# Cinco De Mackerel $1,000 for Top 5 Aggregate Spanish Mackerel



## wahooproductions (Feb 6, 2009)

Orange Beach Marina is putting on a new tournament. Cinco De Mackerel
For details go to the Facebook page...

https://www.facebook.com/CincoDeMackerel

$100 Entry Fee...$1,000 first place plus optional cash categories


----------



## romadfishrman (Jan 23, 2009)

$1000 top prize?? not expecting a whole lot of boats eh?


----------



## JoeZ (Sep 30, 2007)

romadfishrman said:


> $1000 top prize?? not expecting a whole lot of boats eh?


$1,000 top prize for a $100 entry fee is pretty damn good. 

10x1 on your money for Spanish, what more do you want?


----------



## wahooproductions (Feb 6, 2009)

Plus $500 for Top Spanish, $500 for Top King and $500 for Top Youth Angler.

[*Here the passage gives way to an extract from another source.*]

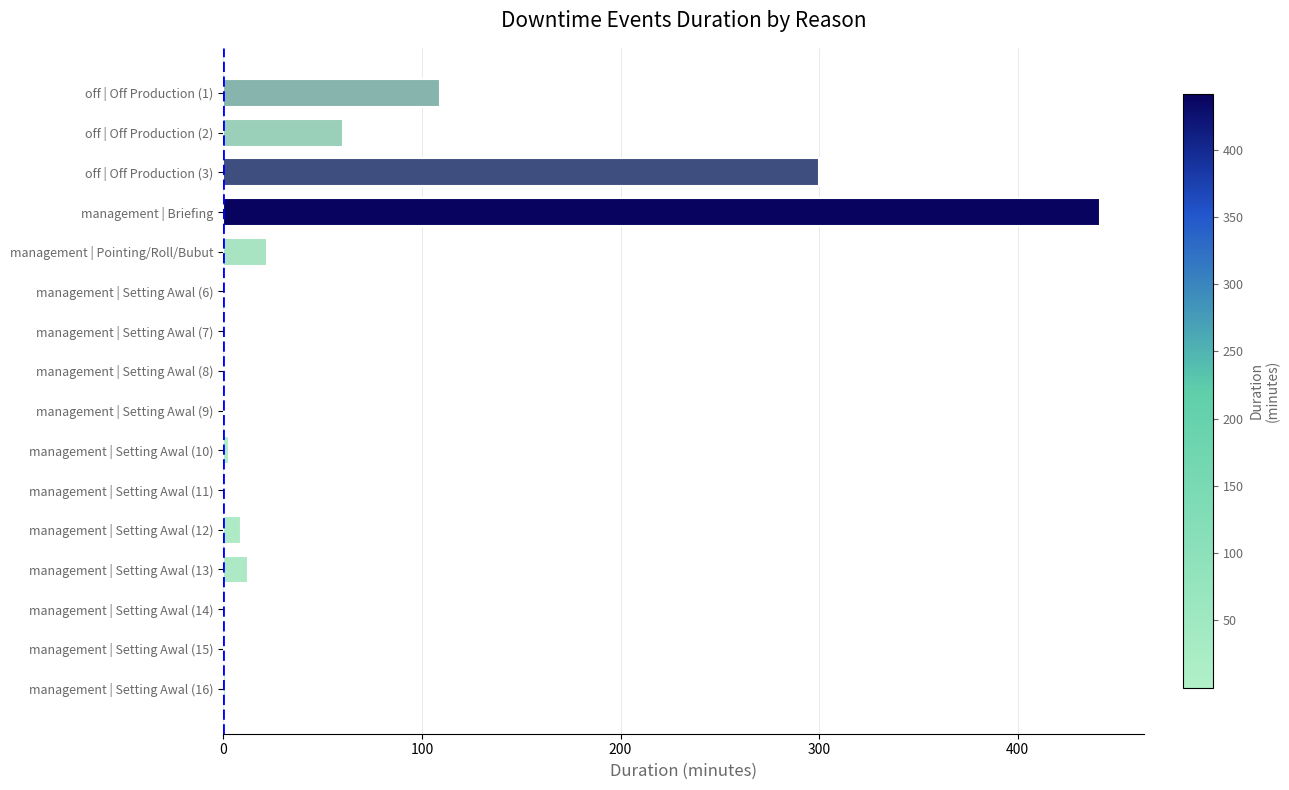

What is the maximum value shown in the chart?

441.3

Trying to have a fun family tournament to kick off the summer season.

Also optional cash awards too...

Great feast on Friday from Bravo's Tacos...


----------



## Snatch it (Feb 17, 2009)

Might be a cool tournament?


----------



## ironman (Oct 18, 2007)

How is the Youth angler going to work? My 9 year old is dying to fish this tournament. Here is a pic of a decent king he caught a couple years ago.


----------



## wahooproductions (Feb 6, 2009)

From the rules

13.	Youth Angler Points are as follows for the Top Youth Angler Category
a.	Weighed in Spanish Mackerel are 3 points apiece plus weight of fish
b.	King Mackerel are 1 point per pound

Youth anglers are 12 and under...


----------



## straycat (Jul 26, 2008)

wishcould bring my family, but a birthday party ended that

straycat


----------



## ironman (Oct 18, 2007)

Does anyone know if you can trailer the boat to the weigh in or do you have to drive it around to the dock?


----------



## wahooproductions (Feb 6, 2009)

Yes boats will be allowed to be brought by trailer to Orange Beach Marina for weigh-ins


----------